Data for analysis section start

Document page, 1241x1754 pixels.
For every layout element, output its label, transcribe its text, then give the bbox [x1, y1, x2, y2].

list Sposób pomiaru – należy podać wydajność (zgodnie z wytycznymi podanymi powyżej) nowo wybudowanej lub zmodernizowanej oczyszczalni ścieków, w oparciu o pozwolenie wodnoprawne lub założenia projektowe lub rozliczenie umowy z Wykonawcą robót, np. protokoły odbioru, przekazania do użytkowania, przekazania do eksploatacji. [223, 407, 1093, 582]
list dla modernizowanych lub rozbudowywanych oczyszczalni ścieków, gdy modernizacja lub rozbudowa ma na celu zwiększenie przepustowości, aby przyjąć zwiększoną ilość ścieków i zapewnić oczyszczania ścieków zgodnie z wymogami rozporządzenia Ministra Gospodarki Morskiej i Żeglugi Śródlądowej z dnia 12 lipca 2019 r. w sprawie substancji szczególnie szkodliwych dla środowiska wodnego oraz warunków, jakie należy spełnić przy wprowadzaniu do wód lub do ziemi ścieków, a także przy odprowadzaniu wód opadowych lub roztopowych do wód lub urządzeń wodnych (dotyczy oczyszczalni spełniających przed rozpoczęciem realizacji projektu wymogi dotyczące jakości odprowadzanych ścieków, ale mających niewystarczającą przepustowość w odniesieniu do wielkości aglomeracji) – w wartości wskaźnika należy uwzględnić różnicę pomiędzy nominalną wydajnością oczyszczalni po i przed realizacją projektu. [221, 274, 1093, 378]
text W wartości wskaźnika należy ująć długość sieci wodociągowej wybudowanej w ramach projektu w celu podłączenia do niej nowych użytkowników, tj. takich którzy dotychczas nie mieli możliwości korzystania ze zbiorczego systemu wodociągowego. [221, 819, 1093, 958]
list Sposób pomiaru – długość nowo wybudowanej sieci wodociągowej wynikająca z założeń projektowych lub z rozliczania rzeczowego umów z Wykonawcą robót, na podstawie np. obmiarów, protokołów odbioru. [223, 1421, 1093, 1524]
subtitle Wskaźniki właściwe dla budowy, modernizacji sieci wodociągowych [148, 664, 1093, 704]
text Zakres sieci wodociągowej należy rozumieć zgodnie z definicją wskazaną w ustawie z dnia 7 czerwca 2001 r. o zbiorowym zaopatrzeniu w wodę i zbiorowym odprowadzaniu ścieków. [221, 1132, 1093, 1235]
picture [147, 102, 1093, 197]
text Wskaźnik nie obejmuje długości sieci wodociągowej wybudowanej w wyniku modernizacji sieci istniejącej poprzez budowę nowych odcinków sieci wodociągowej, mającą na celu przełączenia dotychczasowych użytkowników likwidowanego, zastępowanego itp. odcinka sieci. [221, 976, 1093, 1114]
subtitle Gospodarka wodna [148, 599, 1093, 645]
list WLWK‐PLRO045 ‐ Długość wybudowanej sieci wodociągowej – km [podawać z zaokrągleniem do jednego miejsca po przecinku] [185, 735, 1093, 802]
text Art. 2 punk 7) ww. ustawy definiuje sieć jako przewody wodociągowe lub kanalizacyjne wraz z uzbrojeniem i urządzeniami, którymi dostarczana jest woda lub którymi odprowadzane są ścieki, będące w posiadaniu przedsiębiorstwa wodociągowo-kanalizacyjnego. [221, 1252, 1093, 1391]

Data for analysis section end
Data for analysis section start

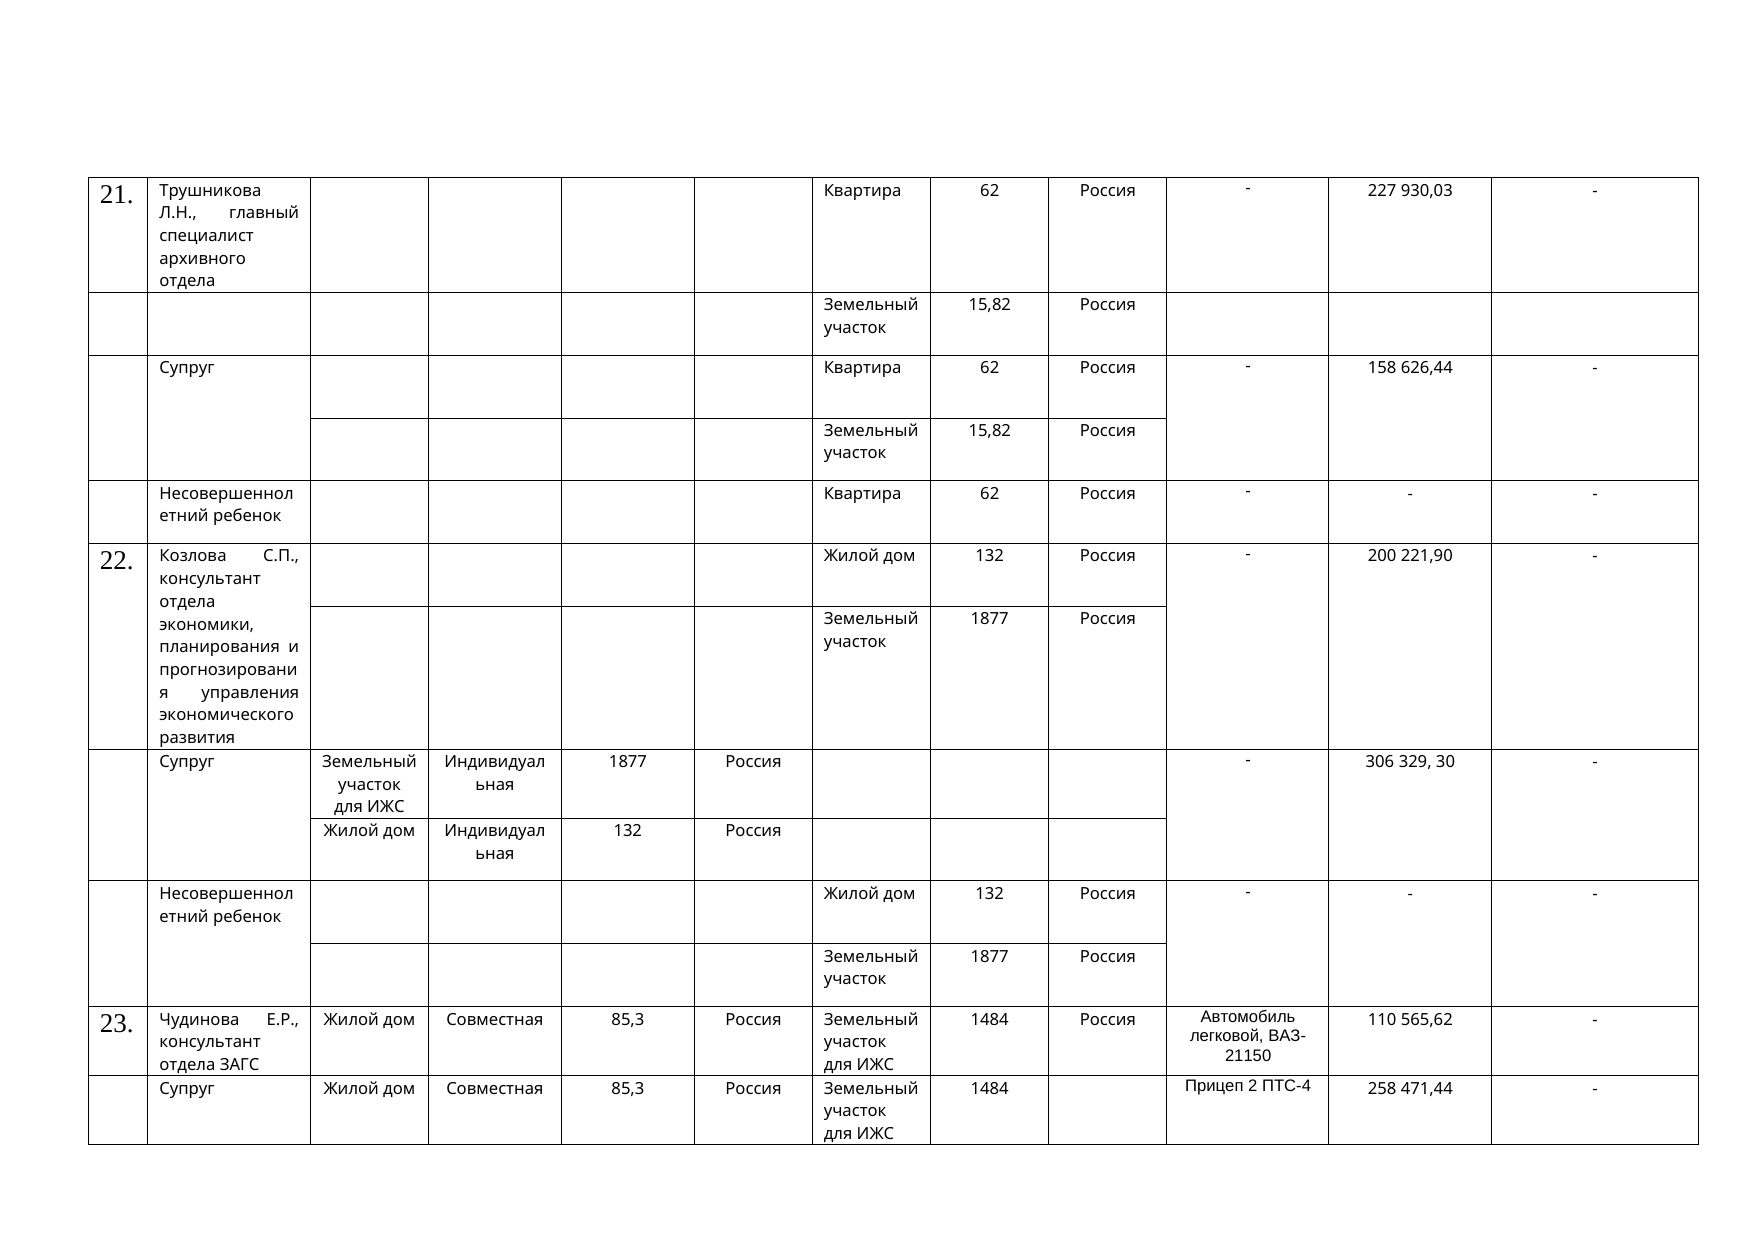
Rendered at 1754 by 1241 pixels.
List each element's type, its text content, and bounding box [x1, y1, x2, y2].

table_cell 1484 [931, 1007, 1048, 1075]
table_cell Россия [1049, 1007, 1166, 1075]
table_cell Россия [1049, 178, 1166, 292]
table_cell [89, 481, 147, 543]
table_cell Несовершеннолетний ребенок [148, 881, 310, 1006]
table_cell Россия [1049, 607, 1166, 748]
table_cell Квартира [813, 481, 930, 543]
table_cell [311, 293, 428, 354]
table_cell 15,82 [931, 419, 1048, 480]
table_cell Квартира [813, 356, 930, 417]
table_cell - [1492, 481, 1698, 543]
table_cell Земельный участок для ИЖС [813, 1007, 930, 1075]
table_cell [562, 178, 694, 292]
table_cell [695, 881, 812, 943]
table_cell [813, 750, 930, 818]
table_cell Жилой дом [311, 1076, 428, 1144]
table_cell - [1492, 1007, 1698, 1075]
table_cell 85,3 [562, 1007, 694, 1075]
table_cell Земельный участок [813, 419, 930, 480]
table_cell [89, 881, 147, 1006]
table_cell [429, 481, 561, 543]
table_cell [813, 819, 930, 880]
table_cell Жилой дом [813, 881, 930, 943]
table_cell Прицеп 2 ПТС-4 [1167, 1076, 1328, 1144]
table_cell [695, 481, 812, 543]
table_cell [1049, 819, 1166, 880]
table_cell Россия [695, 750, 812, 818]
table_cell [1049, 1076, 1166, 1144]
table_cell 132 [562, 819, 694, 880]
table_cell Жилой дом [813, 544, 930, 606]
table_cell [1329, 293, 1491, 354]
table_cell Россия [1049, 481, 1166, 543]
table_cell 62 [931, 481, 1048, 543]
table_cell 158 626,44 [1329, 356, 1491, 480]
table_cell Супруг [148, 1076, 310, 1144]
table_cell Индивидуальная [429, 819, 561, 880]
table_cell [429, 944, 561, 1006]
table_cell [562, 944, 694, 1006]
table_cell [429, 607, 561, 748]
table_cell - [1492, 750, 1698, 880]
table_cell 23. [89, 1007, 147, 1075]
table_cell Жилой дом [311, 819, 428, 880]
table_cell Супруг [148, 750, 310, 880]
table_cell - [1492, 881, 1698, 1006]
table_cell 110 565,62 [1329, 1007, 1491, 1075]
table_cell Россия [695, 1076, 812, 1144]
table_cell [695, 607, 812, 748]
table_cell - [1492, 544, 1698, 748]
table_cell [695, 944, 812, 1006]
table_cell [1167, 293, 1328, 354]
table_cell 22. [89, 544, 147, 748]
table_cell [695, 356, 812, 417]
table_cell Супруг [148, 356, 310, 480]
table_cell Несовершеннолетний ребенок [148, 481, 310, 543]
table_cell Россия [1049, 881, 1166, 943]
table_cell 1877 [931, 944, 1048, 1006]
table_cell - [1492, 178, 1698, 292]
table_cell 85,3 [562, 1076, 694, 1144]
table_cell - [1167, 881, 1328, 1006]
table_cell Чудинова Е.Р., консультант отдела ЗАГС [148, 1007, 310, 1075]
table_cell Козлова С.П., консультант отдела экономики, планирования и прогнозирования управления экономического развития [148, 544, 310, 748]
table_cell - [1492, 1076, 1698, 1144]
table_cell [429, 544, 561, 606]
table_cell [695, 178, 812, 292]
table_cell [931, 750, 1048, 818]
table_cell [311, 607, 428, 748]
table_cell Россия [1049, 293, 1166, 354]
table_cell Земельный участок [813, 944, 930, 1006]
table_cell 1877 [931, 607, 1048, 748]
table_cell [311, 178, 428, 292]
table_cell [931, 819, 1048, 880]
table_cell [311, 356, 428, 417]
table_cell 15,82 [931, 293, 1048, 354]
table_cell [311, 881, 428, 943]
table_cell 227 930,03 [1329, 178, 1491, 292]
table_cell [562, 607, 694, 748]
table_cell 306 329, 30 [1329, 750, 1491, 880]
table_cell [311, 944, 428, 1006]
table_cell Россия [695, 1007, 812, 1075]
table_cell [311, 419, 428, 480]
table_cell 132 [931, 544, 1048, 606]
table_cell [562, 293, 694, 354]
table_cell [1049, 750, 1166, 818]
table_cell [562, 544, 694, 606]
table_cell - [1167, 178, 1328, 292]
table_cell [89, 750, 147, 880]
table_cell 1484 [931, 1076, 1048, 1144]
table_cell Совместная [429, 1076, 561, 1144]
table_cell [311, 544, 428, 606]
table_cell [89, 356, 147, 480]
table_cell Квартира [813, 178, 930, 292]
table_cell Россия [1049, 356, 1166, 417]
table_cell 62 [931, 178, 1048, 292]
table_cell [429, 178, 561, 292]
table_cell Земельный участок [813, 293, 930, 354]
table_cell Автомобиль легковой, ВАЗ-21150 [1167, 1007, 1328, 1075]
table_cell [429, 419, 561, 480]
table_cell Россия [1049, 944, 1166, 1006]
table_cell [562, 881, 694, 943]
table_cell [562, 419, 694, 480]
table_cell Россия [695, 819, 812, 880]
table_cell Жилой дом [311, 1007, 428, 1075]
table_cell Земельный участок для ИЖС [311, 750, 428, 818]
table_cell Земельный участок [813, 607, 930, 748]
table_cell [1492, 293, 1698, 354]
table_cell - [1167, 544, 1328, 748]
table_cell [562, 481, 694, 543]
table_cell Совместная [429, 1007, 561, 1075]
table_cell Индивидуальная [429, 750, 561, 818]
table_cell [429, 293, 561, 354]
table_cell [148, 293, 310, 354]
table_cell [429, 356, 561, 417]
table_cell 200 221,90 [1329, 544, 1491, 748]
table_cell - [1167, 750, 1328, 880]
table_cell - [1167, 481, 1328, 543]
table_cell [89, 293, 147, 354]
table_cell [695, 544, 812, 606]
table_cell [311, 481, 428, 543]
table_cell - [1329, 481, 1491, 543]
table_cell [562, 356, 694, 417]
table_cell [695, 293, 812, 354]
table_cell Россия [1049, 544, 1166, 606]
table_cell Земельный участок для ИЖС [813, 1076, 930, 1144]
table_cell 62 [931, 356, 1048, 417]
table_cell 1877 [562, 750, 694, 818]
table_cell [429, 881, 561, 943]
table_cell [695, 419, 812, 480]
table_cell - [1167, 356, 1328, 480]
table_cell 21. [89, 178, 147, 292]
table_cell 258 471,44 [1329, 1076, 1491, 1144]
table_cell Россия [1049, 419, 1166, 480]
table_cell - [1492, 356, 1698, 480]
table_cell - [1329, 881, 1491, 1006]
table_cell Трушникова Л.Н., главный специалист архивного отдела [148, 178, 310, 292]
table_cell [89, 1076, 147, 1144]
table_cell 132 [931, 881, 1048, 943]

Data for analysis section end

### Work to complete
Say how many lines above contain "ребенок", and give no words besides the number.

### Task result
2